This Map Tracks Where Governments Hack Activists and Reporters

A new collaborative software project maps cases of state-sponsored malware campaigns targeting civil society victims.

In an age when spies carefully hide their tracks through layers of obfuscation and proxy servers, locating the perpetrators of online surveillance is often nearly impossible. But the victims of these spying campaigns can sometimes be easier to place. And one open-source initiative has set out to map cases where state-sponsored malware campaigns target members of civil society, in an effort to show how governments use digital intrusions to control and disrupt their enemies around the globe.

An informal group of security researchers calling themselves the Digital Freedom Alliance this week launched a collaborative software project to aggregate and map out government hackers' attacks against journalists, activists, lawyers and NGOs around the world. The project, whosecode is hosted on Github, collects data about state-sponsored malware infections from public sources like the University of Toronto's Citizen Lab, TargetedThreats.net, and security firms' research. It then organizes that data into a map that breaks down the attacks by date, target type, the family of malware used, as well as the location of the command and control server used to coordinate each malware campaign.

The mapping project was conceived last year, when Citizen Lab malware researcher Claudio Guarnieri gave a talk at the Chaos Communications Camp conference in Zehdenick, Germany about how security researchers need to collaborate more when fighting governments' digital oppression of activists and journalists. "We always lacked a starting point for people to get an understanding of what is going on...how countries are employing technologies to repress dissent," he says. "Ideally, this would develop into a place where [we can] reconstruct narratives on what is happening in different regions of the world."

The country with the most targeted attacks on the map, for instance, is India, with 145 documented attacks. That’s because of the sheer volume of attacks carried out by the Chinese government, Guarnieri explains, against the Tibetan exiles and separatist activists in the Indian city of Dharamsala. The next most targeted country on the map is Syria, where the brutal dictatorship of Bashar Al-Assad has been using malware to target opposition groups since the country devolved into a bloody civil war.

In addition to tracking victims, the Digital Freedom Alliance's map also shows the location of companies selling surveillance technology, as well as the resellers of those tools, in an effort to map out the shady supply chain of targeted spying. That data, Guarnieri says, is sourced from surveillance tracking projects like BuggedPlanet.info and WikiLeaks' Spy Files. The country with the most listed surveillance vendors, unsurprisingly, is the United States, though Guarnieri admits the list's definition of "surveillance vendor" is rather loose: It includes not only the creators of the malware documented in the group's map, but also other potentially nasty technologies like passive data collection tools and internet filtering software.

For now, the map's data is no doubt incomplete.
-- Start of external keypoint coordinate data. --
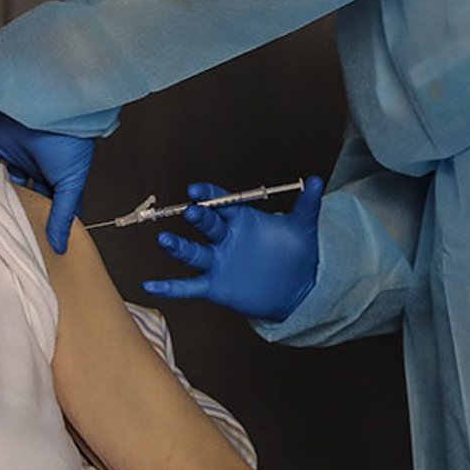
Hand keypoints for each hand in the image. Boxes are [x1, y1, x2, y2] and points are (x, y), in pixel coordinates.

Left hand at [0, 114, 94, 252]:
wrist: (52, 109)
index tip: (36, 241)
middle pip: (25, 195)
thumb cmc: (71, 143)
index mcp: (59, 178)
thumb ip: (62, 215)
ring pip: (4, 180)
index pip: (51, 205)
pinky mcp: (1, 143)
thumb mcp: (70, 185)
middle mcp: (39, 167)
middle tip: (6, 230)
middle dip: (17, 210)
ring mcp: (19, 155)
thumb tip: (59, 245)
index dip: (45, 222)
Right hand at [143, 179, 322, 320]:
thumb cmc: (295, 252)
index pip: (221, 203)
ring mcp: (217, 262)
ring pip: (193, 253)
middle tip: (192, 210)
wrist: (296, 286)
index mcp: (241, 219)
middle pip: (207, 225)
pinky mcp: (215, 286)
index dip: (210, 195)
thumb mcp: (303, 228)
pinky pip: (189, 286)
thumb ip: (308, 205)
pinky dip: (170, 287)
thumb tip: (318, 181)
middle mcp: (225, 238)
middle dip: (199, 217)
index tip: (198, 190)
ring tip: (164, 240)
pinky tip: (150, 286)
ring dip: (179, 247)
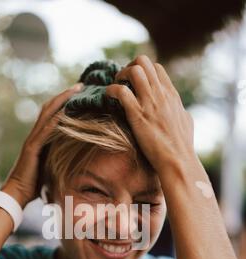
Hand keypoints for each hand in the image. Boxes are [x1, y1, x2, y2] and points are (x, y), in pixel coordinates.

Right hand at [1, 83, 83, 207]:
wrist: (18, 193)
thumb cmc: (34, 184)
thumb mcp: (50, 166)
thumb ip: (57, 157)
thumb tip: (73, 156)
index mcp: (39, 138)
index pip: (51, 114)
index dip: (63, 103)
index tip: (79, 94)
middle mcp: (35, 135)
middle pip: (49, 108)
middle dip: (65, 95)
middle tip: (81, 86)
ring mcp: (33, 140)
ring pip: (47, 114)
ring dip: (62, 101)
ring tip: (77, 91)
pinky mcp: (32, 148)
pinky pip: (45, 130)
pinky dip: (56, 119)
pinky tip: (67, 112)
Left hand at [106, 55, 195, 173]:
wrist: (178, 161)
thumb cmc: (182, 146)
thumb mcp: (186, 122)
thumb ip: (180, 111)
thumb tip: (180, 110)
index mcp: (171, 95)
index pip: (156, 67)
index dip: (142, 70)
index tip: (133, 83)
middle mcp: (161, 94)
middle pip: (144, 62)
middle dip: (129, 67)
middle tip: (122, 83)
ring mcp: (150, 103)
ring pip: (133, 70)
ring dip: (119, 76)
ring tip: (115, 89)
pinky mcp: (138, 114)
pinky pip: (121, 91)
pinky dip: (111, 90)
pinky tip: (108, 98)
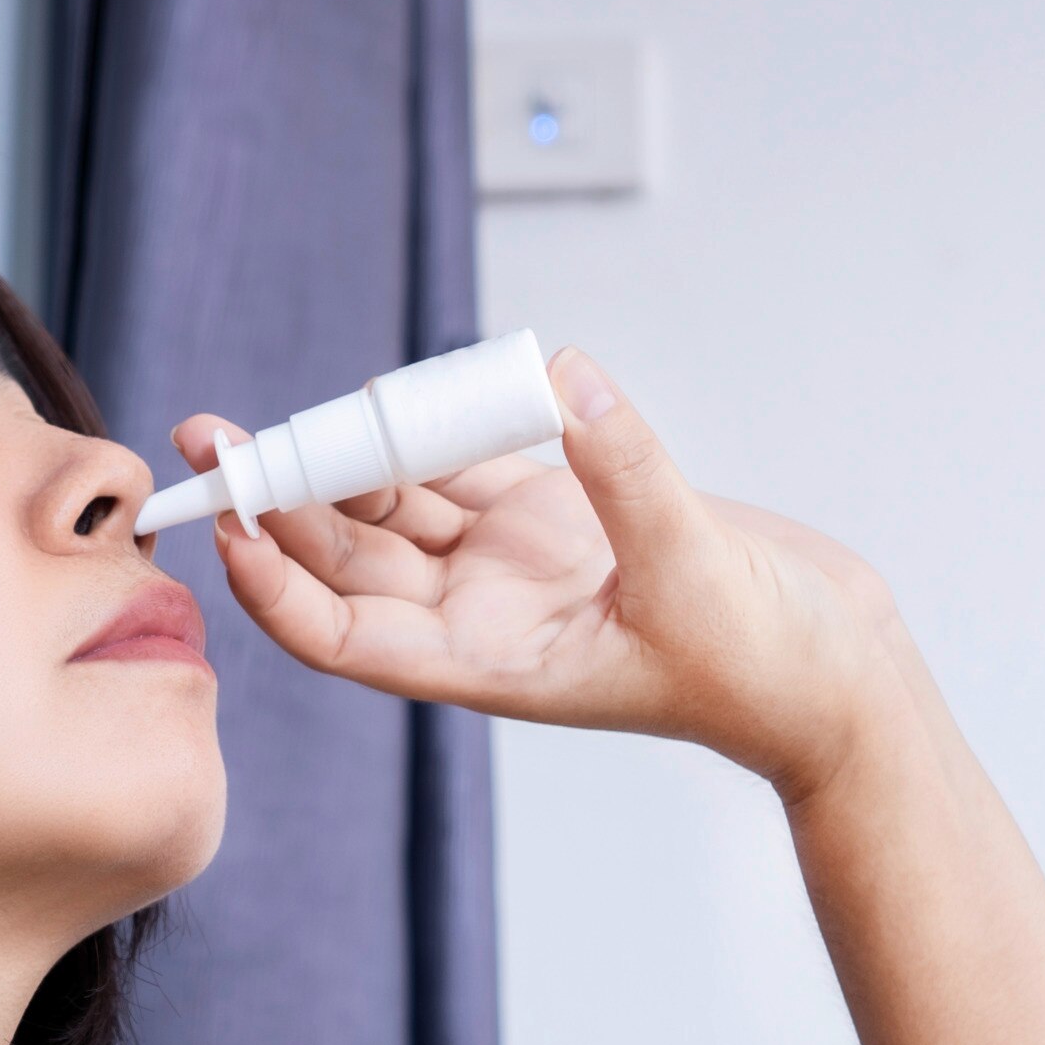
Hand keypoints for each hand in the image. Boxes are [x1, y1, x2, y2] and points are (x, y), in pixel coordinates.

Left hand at [171, 348, 913, 799]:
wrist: (831, 669)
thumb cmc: (765, 665)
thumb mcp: (694, 573)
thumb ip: (628, 476)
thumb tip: (567, 376)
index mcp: (489, 661)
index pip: (346, 638)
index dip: (279, 589)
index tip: (237, 524)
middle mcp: (483, 615)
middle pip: (346, 561)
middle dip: (278, 500)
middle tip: (213, 433)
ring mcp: (515, 565)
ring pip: (395, 505)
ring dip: (336, 457)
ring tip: (272, 409)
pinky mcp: (558, 516)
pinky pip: (464, 463)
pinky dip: (432, 423)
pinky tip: (401, 388)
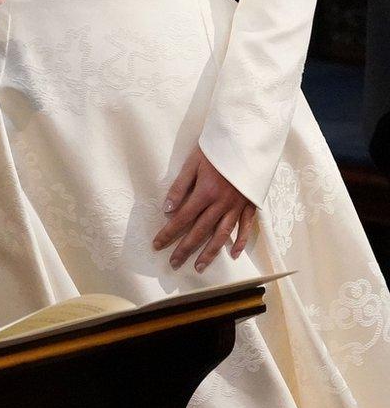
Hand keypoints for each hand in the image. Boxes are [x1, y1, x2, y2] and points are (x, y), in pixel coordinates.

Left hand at [152, 146, 255, 272]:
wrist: (246, 141)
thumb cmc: (216, 149)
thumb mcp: (193, 163)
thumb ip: (180, 187)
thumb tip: (167, 209)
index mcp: (205, 193)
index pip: (182, 218)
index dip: (169, 233)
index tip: (158, 245)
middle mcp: (221, 204)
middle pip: (200, 231)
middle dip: (185, 249)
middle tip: (174, 263)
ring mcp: (237, 206)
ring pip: (222, 234)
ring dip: (209, 252)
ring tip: (199, 266)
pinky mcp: (249, 205)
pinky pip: (245, 227)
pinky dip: (239, 241)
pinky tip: (233, 254)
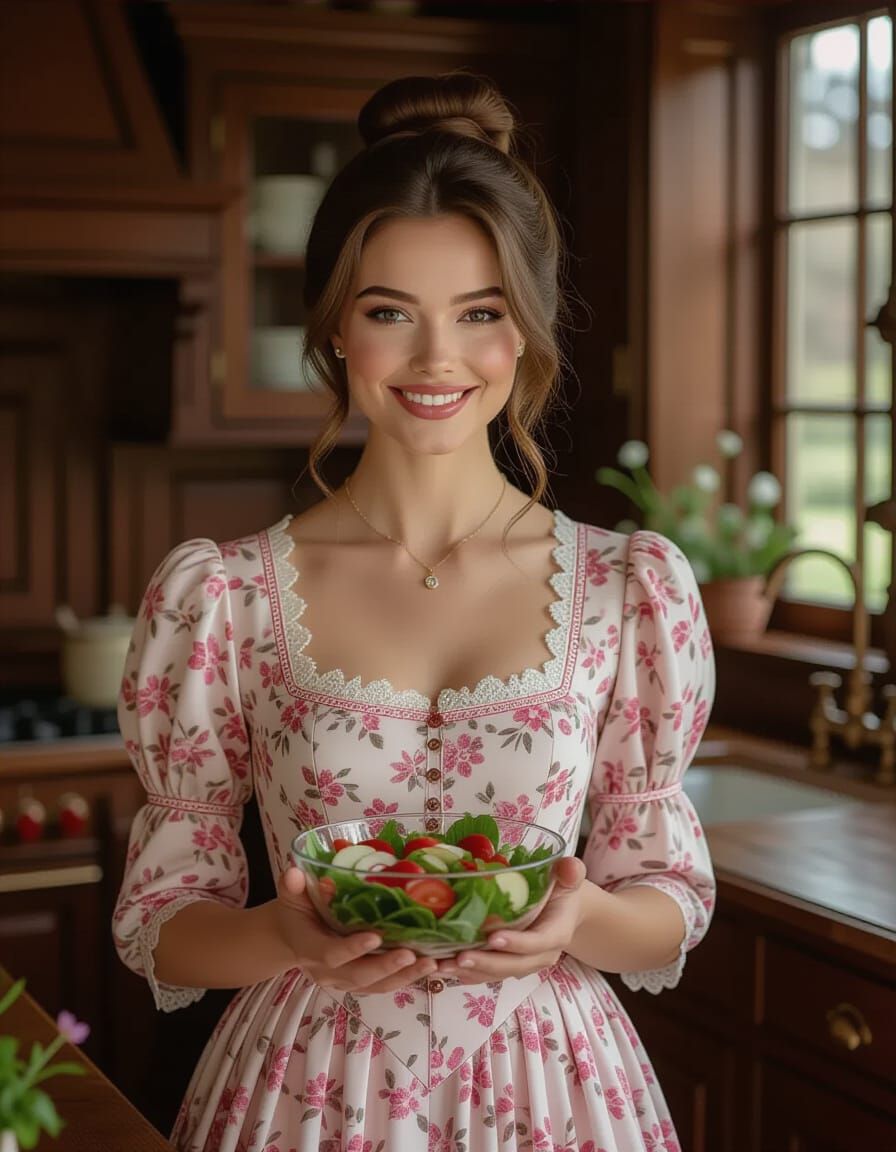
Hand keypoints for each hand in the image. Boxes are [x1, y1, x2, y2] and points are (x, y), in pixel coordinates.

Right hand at [273, 866, 437, 992]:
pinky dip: (406, 979)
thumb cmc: (296, 912)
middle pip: (359, 976)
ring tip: (430, 963)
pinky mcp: (358, 984)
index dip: (353, 948)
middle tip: (412, 954)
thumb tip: (295, 873)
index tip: (375, 936)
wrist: (291, 938)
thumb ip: (292, 887)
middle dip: (387, 967)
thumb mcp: (290, 897)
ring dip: (404, 977)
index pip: (331, 954)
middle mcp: (327, 972)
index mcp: (310, 949)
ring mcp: (343, 981)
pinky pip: (383, 986)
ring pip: (375, 986)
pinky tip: (428, 967)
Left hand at [435, 856, 587, 982]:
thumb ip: (570, 872)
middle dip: (486, 963)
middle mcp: (540, 955)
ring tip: (443, 966)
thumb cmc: (562, 891)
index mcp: (556, 933)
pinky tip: (443, 969)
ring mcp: (523, 963)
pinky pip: (487, 975)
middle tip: (460, 957)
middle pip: (513, 965)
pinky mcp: (508, 966)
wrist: (563, 911)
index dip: (517, 943)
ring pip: (497, 974)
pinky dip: (466, 974)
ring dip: (470, 972)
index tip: (493, 938)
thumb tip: (570, 867)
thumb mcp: (569, 878)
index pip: (537, 942)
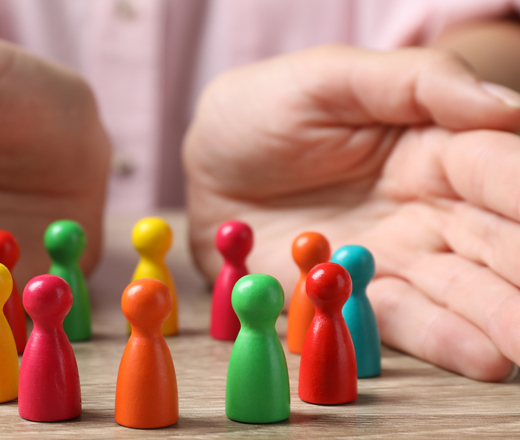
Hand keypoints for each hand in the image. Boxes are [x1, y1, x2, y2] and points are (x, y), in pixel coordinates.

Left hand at [184, 45, 519, 380]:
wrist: (208, 163)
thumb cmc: (267, 108)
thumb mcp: (329, 77)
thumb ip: (415, 84)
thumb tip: (506, 105)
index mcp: (435, 147)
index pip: (498, 168)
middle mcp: (429, 208)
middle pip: (497, 239)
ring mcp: (395, 256)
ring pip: (464, 289)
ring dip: (503, 316)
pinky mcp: (353, 296)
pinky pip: (400, 320)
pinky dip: (442, 340)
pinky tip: (486, 358)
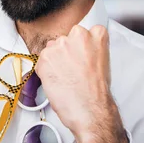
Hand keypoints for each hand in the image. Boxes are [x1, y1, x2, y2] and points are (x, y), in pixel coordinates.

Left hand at [36, 25, 128, 142]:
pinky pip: (41, 62)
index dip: (79, 46)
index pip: (82, 32)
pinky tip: (57, 82)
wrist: (90, 110)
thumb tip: (76, 48)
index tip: (80, 55)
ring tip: (65, 77)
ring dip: (53, 61)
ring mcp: (59, 46)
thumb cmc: (97, 91)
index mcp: (96, 35)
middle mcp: (76, 36)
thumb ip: (89, 48)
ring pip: (50, 49)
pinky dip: (45, 71)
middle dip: (64, 52)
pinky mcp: (44, 57)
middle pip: (63, 39)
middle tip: (71, 70)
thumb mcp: (102, 61)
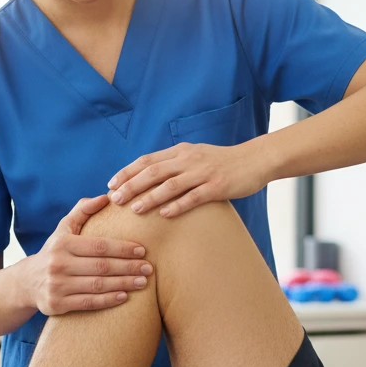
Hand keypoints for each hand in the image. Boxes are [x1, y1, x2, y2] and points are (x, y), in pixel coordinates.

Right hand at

But Guarnieri hopes more researchers will contribute to it, and that it could someday soon serve as a resource for tracking and fighting back against government spying. "[It provides] relevant information to further investigate, identify victims, and perhaps rally campaigning if there are human rights abuses involved," he says.

Guarnieri also intends the map project to serve as evidence that Western surveillance firms' technology does in fact fall into the hands of dictators who use it to surveil innocent victims---a rebuttal to the claims of companies like the Italian firm Hacking Team. That Milan-based tech company denied its tools had been used for wrongdoing, but then a hack of its email server exposed that it had sold its products to repressive countries including Ethiopia, Egypt, Saudi Arabia, and Sudan. "I was tired of the Hacking Team-types claiming that there are no solid evidences of abuses, when there are plenty," says Guarnieri. "You get most of them plotted in that map."